The above screenshot:
A TiKV contains two RocksDB instances, one for storing Raft logs, located at data/raft. The other is for storing actual data, located at data/db. You can check the specific reasons for stalling by using grep "Stalling" RocksDB in the logs. The RocksDB logs are files starting with LOG, and LOG is the current log.
I understand this sentence. But in the actual TiKV environment, it doesn’t match.
The files are different from what is described in the documentation. How exactly do you check the specific reasons for stalling using grep "Stalling" RocksDB? Which file should be queried?
From the monitoring, it does show “server is busy.” I want to find out exactly where the problem is occurring. In the file: check the specific reason for the stall by using grep "Stalling" RocksDB in the logs. How do I query this?
In addition to the client reporting the server is busy error, it is also necessary to check for any other related anomalies around the time of the issue. The following items, for example, can trigger a server is busy error:
Write stall occurs
Scheduler too busy occurs
Raftstore is busy occurs
Coprocessor backlog occurs
For specific methods of confirmation and solutions, you can refer to the official documentation:
It is likely caused by the high load on the current TiKV server, which may be due to high concurrent access, large data processing, or other system loads. You can check the resource issues (CPU, memory usage, etc.) of the TiKV server during that period, and also look at the monitoring graphs to see if there are any hotspot issues.

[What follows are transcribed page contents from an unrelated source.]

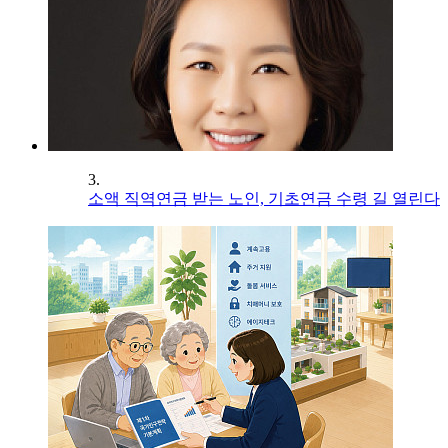
3.
소액 직역연금 받는 노인, 기초연금 수령 길 열린다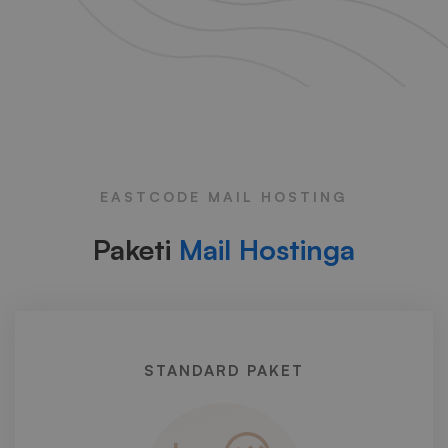
EASTCODE MAIL HOSTING
Paketi
Mail Hostinga
STANDARD PAKET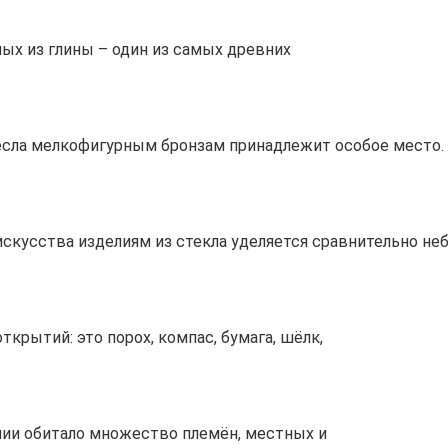
ых из глины – один из самых древних
сла мелкофигурным бронзам принадлежит особое место. 
скусства изделиям из стекла уделяется сравнительно не
крытий: это порох, компас, бумага, шёлк,
лии обитало множество племён, местных и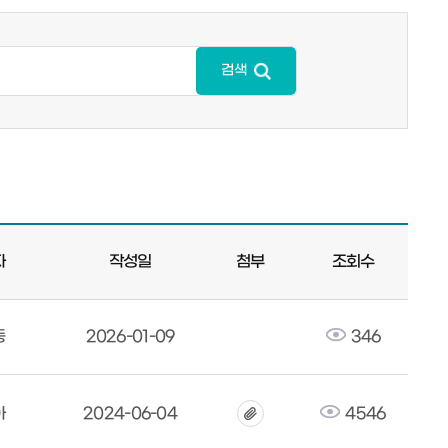
검색
자
작성일
첨부
조회수
동
2026-01-09
346
아
2024-06-04
4546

In higher versions, the flow control mechanism of RocksDB has been replaced at the scheduler layer. Refer to: TiKV 配置文件描述 | PingCAP 文档中心
At the same time, the TiKV Detail panel has also added a dedicated tab for flow control, where you can view related monitoring.
Check the TiDB logs and search for the keyword serverisbusy to see the reason for the busy status. The root cause is usually high pressure on TiKV or hotspot issues.